Distributed Harness and Agent Orchestration
Spec metadata:
- ID:
distributed-harness-orchestration - Status:
planning - Hard depends on:
multi-agent-support,signet-runtime - Registry:
docs/specs/INDEX.md
1) Problem
Signet currently runs as a single daemon per machine, serving one
~/.agents/ workspace. Multi-agent support (migration 043) added
agent_id scoping within that single daemon, but the architecture
assumes co-location: all agents share one SQLite database on one host.
Real deployments need more. A Mac Studio running 3 agents needs to coordinate with a Linux server running 2 more, each with their own daemon instance. Today there is no discovery protocol, no cross-daemon memory routing, and no unified control plane. Operators must manually configure each machine independently.
2) Goals
- Define a control plane protocol for daemon-to-daemon discovery and health.
- Route memory queries across daemon instances by agent_id ownership.
- Preserve agent_id scoping invariant across all cross-daemon operations.
- Support heterogeneous deployments (mixed OS, mixed daemon versions).
- Degrade gracefully when remote daemons are unreachable.
3) Proposed capability set
A) Daemon discovery and registration
Each daemon advertises itself to a designated coordinator (primary daemon)
via periodic heartbeat on a new /api/cluster/heartbeat endpoint. The
heartbeat includes: daemon version, host, port, agent roster, and
capabilities (pipeline enabled, graph enabled, etc.). The coordinator
maintains a cluster_peers in-memory registry with TTL-based expiry.
B) Agent ownership routing
The coordinator maps agent_id to owning daemon. When a memory query arrives for an agent hosted on a remote daemon, the coordinator proxies the request via HTTP. The routing table is derived from heartbeat data. Local agents are served directly; remote agents incur one proxy hop.
C) Cross-daemon memory federation
Read operations (recall, search, expand) can fan out to multiple daemons
when the query spans agents with different visibility policies (shared,
group). Write operations always route to the owning daemon. Federation
respects agent read policy from multi-agent-support (isolated agents
never fan out).
D) Control plane CLI
signet cluster status shows all known daemons, their agents, and health.

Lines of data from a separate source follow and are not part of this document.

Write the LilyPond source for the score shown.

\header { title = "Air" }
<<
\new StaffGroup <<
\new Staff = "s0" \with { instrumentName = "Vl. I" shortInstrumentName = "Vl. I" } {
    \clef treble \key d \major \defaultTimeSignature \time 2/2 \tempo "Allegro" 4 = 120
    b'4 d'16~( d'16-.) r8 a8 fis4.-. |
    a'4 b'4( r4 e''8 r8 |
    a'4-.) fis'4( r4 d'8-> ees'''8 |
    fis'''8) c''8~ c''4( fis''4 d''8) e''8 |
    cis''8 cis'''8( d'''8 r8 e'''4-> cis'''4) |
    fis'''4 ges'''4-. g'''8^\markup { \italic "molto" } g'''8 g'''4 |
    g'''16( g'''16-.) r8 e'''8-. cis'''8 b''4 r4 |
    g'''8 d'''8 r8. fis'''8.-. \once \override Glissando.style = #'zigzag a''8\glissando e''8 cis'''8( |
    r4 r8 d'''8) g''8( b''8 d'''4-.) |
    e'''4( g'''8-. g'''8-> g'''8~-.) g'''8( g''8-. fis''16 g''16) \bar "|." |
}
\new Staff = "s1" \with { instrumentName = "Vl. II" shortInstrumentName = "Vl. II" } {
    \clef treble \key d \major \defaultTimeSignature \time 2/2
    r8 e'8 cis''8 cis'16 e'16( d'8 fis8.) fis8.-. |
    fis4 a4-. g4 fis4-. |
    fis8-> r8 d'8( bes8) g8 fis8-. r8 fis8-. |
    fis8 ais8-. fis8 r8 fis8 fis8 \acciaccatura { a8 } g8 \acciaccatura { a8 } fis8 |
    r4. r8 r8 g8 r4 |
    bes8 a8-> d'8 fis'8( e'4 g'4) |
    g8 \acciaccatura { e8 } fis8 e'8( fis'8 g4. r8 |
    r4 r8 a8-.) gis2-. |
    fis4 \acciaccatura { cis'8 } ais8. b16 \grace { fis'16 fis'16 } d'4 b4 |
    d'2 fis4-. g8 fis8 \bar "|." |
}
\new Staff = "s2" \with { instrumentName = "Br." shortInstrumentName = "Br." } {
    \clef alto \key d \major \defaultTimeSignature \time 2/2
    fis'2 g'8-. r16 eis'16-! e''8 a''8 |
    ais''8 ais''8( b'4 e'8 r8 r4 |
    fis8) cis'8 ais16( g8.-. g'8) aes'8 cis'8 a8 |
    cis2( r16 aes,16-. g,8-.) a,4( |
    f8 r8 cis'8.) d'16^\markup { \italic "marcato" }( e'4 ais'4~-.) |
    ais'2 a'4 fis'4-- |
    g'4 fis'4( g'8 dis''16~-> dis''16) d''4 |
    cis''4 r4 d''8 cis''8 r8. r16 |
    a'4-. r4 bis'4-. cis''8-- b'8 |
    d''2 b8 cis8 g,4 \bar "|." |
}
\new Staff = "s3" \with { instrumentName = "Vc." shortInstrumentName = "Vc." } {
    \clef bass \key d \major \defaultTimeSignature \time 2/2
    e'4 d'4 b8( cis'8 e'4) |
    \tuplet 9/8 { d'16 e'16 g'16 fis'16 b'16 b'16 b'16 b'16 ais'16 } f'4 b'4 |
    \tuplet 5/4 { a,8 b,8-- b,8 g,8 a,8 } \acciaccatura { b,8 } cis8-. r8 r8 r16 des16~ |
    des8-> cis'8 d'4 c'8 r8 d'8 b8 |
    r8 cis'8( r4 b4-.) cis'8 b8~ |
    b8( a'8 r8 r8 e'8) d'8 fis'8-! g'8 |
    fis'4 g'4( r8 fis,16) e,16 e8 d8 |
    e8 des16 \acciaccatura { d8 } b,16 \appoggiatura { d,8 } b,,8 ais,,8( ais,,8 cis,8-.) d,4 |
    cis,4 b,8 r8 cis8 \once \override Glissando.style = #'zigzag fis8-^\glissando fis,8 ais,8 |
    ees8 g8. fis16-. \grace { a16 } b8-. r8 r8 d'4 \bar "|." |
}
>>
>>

signet cluster join <host:port> registers a remote daemon with the
coordinator. signet cluster remove <host> deregisters. All commands
call the coordinator daemon’s HTTP API.
4) Non-goals
- No custom transport protocol (HTTP over existing Hono/axum stack).
- No automatic agent migration between daemons.
- No shared SQLite across network (each daemon owns its database).
- No cloud orchestration or container scheduling.
5) Integration contracts
Distributed Orchestration <-> Multi-Agent Support
- Agent_id scoping from multi-agent is the routing key for federation.
- Agent visibility (isolated/shared/group) determines fan-out eligibility.
- The cluster roster is additive to the per-daemon agent roster.
Distributed Orchestration <-> Signet Runtime
- Runtime session start resolves the target daemon via the routing table.
- Runtime API calls are daemon-addressed, not cluster-addressed (the coordinator resolves once at session start).
Distributed Orchestration <-> Rust Daemon Parity
- The cluster protocol must work identically on JS and Rust daemons.
- Version negotiation in heartbeat enables mixed-version clusters.
6) Rollout phases
Phase 1 (single-coordinator, read-only federation)
- Heartbeat endpoint and peer registry on coordinator daemon.
- CLI
signet cluster statusandsignet cluster join. - Cross-daemon recall proxy for shared-visibility agents.
- No write federation (writes must target the owning daemon directly).
Phase 2 (full federation)
- Write routing to owning daemon via coordinator proxy.
- Fan-out search across multiple daemons with result merging.
- Health-aware routing (skip unreachable daemons, surface degradation).
Phase 3 (resilience)
- Coordinator failover (any daemon can become coordinator).
- Conflict resolution for agent_id collisions across daemons.
- Metrics and dashboard visualization of cluster topology.
7) Validation and tests
- Heartbeat TTL expiry removes stale peers from the registry.
- Recall for a remote agent returns results from the owning daemon.
- Isolated agents never appear in cross-daemon fan-out results.
- Agent_id is present on every federated query (scoping invariant).
- Coordinator proxy adds < 5ms overhead on localhost.
- Graceful degradation: unreachable daemon returns partial results, not error.
8) Success metrics
- Multi-machine deployment operates from a single CLI entry point.
- Cross-daemon recall latency stays under 50ms on LAN.
- Zero data collision across agents on different daemons.
- Cluster survives single-daemon failure without data loss.
9) Open decisions
- Whether the coordinator is a designated daemon or an elected role.
- Authentication model for inter-daemon communication (shared secret vs mTLS).
- Whether to support WAN deployments or restrict to LAN-only in v1.